Chance joined fellow CSM students Diante Keita and Kiley Tewell of Charles County; Genesis Ingal and Gabriel Gomero Toscano of St. Mary’s County; and Diallo Taylor of Calvert County during student advocacy day to visit nearly one dozen senators, delegates, and staff representing the Southern Maryland delegation. The group shared how CSM has met their needs and why the proposed budget cuts are ill-advised.

“While I'm only in my second full semester at CSM, I have already been able to join a multitude of clubs and programs, including the Men of Excellence and CSM’s EXITO club,” said Chance. “One of the most satisfying experiences is the CSM’s Volunteer Squad where I give back to my community. Last fall our squad joined other colleges at Morgan State University to package more than 50,000 meals which were delivered throughout Maryland. We brought back 2,000 meals for our CSM Hawk Pantries on each campus. We also help a local soup kitchen and food drives.”

Tewell took the opportunity to bring her concerns about accessibility to the forefront. The 19-year-old psychology student explained that she has vision problems that prevent her from driving and by attending college close to home her family and friends are able to help with transportation.

“If I didn’t go to CSM, I would be dependent on who knows what,” shared Tewell. “CSM has allowed me to learn more about myself, but also keep the doctors that I have learned to love. CSM is the reason I will be able to get an education and become a [physical assistant].”

Meanwhile, CSM helped Taylor to set ambitious goals. He told representatives that his classes at CSM have inspired his dream of opening a youth-focused small business in the community, and although he will finish his hospitality management certificate this year, he intends to take advantage of his current momentum and continue working toward his associate degree.

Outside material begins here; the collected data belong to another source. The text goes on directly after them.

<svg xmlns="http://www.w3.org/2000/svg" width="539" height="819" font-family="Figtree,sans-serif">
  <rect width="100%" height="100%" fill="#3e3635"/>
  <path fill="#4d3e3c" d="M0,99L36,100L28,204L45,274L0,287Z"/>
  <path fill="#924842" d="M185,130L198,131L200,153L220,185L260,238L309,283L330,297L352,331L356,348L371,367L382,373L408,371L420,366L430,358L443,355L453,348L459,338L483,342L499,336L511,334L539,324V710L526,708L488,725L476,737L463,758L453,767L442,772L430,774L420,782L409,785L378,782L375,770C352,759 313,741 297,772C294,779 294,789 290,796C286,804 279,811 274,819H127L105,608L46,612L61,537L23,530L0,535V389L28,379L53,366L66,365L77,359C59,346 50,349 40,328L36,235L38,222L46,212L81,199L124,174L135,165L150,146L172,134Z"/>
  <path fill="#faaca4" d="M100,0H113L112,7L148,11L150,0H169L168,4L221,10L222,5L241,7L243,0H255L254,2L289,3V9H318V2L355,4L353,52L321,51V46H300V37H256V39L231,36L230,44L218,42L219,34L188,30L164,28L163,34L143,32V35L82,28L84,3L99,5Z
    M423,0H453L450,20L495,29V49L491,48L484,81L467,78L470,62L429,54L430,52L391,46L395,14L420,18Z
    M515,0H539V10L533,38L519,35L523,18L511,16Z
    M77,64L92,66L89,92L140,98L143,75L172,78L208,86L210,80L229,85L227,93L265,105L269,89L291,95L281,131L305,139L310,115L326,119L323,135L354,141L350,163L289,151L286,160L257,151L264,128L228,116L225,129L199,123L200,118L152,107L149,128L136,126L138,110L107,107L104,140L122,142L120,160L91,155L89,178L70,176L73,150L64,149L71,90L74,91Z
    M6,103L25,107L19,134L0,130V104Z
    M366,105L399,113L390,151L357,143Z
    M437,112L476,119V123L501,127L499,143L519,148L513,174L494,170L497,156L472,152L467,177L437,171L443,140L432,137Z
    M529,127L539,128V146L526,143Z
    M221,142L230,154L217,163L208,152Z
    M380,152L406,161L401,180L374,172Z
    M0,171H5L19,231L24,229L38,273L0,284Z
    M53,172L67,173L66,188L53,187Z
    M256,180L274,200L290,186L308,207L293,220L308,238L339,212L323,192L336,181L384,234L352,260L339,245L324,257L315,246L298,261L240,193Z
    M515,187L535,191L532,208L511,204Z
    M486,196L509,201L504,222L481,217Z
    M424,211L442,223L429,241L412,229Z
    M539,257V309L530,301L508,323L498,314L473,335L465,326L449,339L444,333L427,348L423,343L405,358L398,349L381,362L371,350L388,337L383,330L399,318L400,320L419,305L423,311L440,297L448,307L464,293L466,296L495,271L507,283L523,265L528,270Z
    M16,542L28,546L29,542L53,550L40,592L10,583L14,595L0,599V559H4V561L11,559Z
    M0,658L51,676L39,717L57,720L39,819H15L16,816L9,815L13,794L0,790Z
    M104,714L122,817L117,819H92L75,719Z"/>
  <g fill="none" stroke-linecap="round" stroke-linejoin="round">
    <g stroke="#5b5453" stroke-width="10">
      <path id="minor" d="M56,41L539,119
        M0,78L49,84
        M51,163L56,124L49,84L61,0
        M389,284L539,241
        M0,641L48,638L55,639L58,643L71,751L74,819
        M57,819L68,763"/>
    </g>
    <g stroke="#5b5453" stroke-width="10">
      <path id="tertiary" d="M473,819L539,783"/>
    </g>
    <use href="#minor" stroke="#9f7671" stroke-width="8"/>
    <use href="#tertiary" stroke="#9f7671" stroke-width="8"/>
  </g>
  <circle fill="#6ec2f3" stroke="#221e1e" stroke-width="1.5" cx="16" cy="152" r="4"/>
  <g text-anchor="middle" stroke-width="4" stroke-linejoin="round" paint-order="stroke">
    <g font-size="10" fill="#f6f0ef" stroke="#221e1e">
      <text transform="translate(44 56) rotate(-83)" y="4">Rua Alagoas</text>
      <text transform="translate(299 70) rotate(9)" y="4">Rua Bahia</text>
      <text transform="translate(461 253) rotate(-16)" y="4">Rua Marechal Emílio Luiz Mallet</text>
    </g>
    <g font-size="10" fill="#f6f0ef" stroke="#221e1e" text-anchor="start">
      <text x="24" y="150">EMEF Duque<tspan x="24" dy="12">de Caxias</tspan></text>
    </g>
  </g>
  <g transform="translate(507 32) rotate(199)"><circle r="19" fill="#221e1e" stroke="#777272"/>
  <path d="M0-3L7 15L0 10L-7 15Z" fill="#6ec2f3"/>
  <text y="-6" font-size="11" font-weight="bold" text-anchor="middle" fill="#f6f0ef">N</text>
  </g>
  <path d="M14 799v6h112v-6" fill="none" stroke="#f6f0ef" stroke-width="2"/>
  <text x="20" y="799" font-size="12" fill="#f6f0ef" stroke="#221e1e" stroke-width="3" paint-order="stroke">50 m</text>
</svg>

The students also discovered unexpected CSM connections along the way. They met with Del. Dr. Edith Patterson who they learned was a former, longtime CSM employee. They also discovered that many legislators have friends and family members who attended CSM, and that Del. Jeffrie Long employs CSM student Cameron Gross in his office.

Senators and delegates representing the Southern Maryland delegation listened to the students’ stories, shared insight into the legislative process and the bills inspiring debate this session, and encouraged the students to apply for their respective delegate and senate scholarships. They also offered words of advice for the students as they complete their education and begin their professional lives.

“Know who you are,” Patterson coached the students. “When the decisions come, and they will, you have to know who you are. Have ethics, have courage, and make good decisions.”